What to work on ▸ Reproduce, from the lines below, exactly the stretch that begins at the line containing "filmpjes genoeg zijn." and ends at the line containing "mountainbike specialist worden", both included.

Given records ▸
○ ○ ○ ○ ○ ○ ○

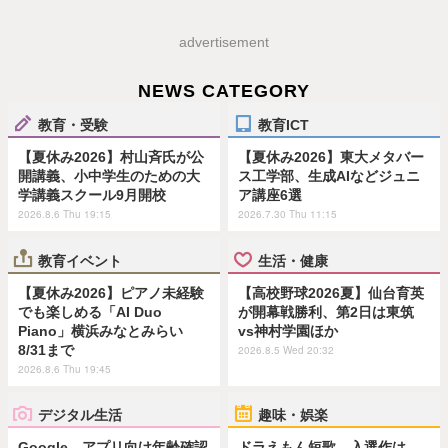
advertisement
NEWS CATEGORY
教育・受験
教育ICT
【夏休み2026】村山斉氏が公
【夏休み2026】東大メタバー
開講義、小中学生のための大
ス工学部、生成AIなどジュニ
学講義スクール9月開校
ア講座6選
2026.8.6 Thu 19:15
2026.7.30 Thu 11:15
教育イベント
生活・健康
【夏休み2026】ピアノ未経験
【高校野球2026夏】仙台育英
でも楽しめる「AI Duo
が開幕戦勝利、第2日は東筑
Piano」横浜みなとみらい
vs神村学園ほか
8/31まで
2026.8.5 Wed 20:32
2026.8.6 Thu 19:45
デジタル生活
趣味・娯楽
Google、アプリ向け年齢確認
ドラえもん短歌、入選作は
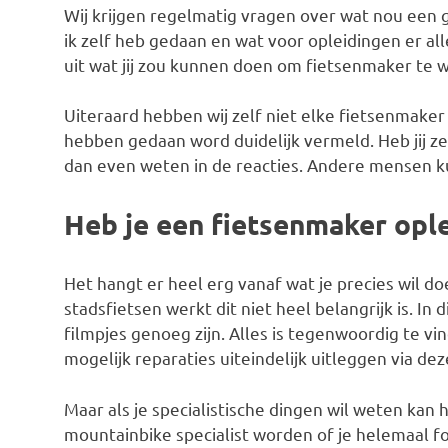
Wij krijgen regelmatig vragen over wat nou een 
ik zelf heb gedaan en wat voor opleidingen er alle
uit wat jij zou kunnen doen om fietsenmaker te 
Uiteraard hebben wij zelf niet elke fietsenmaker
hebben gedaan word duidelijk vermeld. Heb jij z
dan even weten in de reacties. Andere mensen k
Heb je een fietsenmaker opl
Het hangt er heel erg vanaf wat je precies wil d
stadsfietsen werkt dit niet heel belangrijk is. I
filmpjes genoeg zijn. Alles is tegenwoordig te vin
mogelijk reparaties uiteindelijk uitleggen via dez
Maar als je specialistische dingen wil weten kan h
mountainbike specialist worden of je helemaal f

○ ○ ○ ○ ○ ○ ○

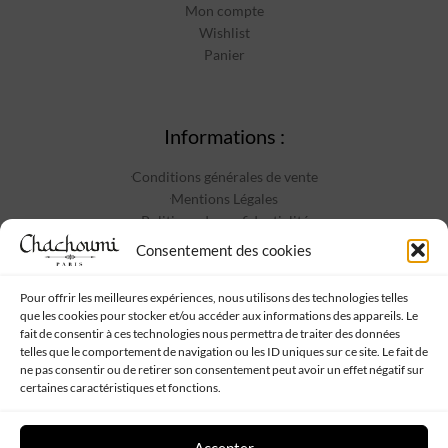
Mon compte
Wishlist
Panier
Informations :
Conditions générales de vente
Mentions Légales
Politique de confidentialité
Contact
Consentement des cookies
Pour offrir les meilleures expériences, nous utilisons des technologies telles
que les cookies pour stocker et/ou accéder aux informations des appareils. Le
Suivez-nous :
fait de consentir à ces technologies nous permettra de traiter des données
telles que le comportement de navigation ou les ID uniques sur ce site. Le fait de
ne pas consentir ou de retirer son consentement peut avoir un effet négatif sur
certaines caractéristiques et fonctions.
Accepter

○ ○ ○ ○ ○ ○ ○

Reply to the task ▸
filmpjes genoeg zijn. Alles is tegenwoordig te vin
mogelijk reparaties uiteindelijk uitleggen via dez
Maar als je specialistische dingen wil weten kan h
mountainbike specialist worden of je helemaal f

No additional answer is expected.